Having the models defined, we can plug together the `ABCSMC`

class. We need a distance function, to measure the distance of obtained samples.

```
[3]:
```

```
# We plug all the ABC options together
abc = pyabc.ABCSMC(
models, parameter_priors, pyabc.PercentileDistance(measures_to_use=["y"])
)
```

```
INFO:Sampler:Parallelizing the sampling on 4 cores.
```

## Setting the observed data

Actually measured data can now be passed to the ABCSMC. This is set via the `new`

method, indicating that we start a new run as opposed to resuming a stored run (see the “resume stored run” example). Moreover, we have to set the output database where the ABC-SMC run is logged.

```
[4]:
```

```
# y_observed is the important piece here: our actual observation.
y_observed = 1
# and we define where to store the results
db_path = "sqlite:///" + os.path.join(tempfile.gettempdir(), "test.db")
history = abc.new(db_path, {"y": y_observed})
```

```
INFO:History:Start <ABCSMC id=1, start_time=2021-02-21 20:27:46.032578>
```

The `new`

method returns a history object, whose id identifies the ABC-SMC run in the database. We’re not using this id for now. But it might be important when you load the stored data or want to continue an ABC-SMC run in the case of having more than one ABC-SMC run stored in a single database.

```
[5]:
```

```
print("ABC-SMC run ID:", history.id)
```

```
ABC-SMC run ID: 1
```

## Running the ABC

We run the `ABCSMC`

specifying the epsilon value at which to terminate. The default epsilon strategy is the `pyabc.epsilon.MedianEpsilon`

. Whatever is reached first, the epsilon or the maximum number allowed populations, terminates the ABC run.
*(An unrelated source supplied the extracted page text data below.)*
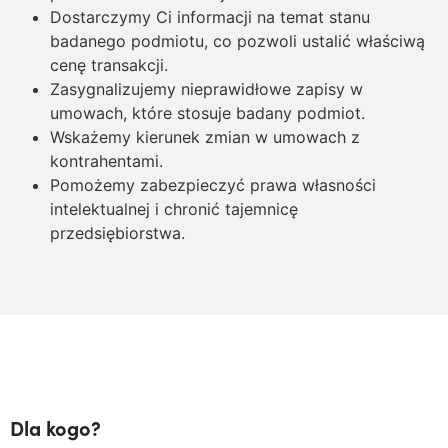
Dostarczymy Ci informacji na temat stanu
badanego podmiotu, co pozwoli ustalić właściwą
cenę transakcji.
Zasygnalizujemy nieprawidłowe zapisy w
umowach, które stosuje badany podmiot.
Wskażemy kierunek zmian w umowach z
kontrahentami.
Pomożemy zabezpieczyć prawa własności
intelektualnej i chronić tajemnicę
przedsiębiorstwa.
Dla kogo?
The method returns a `pyabc.storage.History`

object, which can, for example, be queried for the posterior probabilities.

```
[6]:
```

```
# We run the ABC until either criterion is met
history = abc.run(minimum_epsilon=0.2, max_nr_populations=5)
```

```
INFO:ABC:Calibration sample t=-1.
INFO:Epsilon:initial epsilon is 0.4513005593964347
INFO:ABC:t: 0, eps: 0.4513005593964347.
INFO:ABC:Acceptance rate: 100 / 221 = 4.5249e-01, ESS=1.0000e+02.
INFO:ABC:t: 1, eps: 0.18718437297658125.
INFO:ABC:Acceptance rate: 100 / 353 = 2.8329e-01, ESS=8.8666e+01.
INFO:pyabc.util:Stopping: minimum epsilon.
INFO:History:Done <ABCSMC id=1, duration=0:00:02.979904, end_time=2021-02-21 20:27:49.012482>
```

Note that the history object is also always accessible from the `ABCSMC`

object:

```
[7]:
```

```
history is abc.history
```

```
[7]:
```

```
True
```

## Visualization and analysis of results

The `pyabc.storage.History>`

object can, for example, be queried for the posterior probabilities in the populations:

```
[8]:
```

```
# Evaluate the model probabililties
model_probabilities = history.get_model_probabilities()
model_probabilities
```

```
[8]:
```

m | 0 | 1 |
---|---|---|

t | ||

0 | 0.33000 | 0.67000 |

1 | 0.25232 | 0.74768 |

And now, let’s visualize the results:

```
[9]:
```

```
pyabc.visualization.plot_model_probabilities(history)
```

```
[9]:
```

```
<AxesSubplot:title={'center':'Model probabilities'}, xlabel='Population index', ylabel='Probability'>
```

So model 1 is the more probable one. Which is expected as it was centered at 1 and the observed data was also 1, whereas model 0 was centered at 0, which is farther away from the observed data.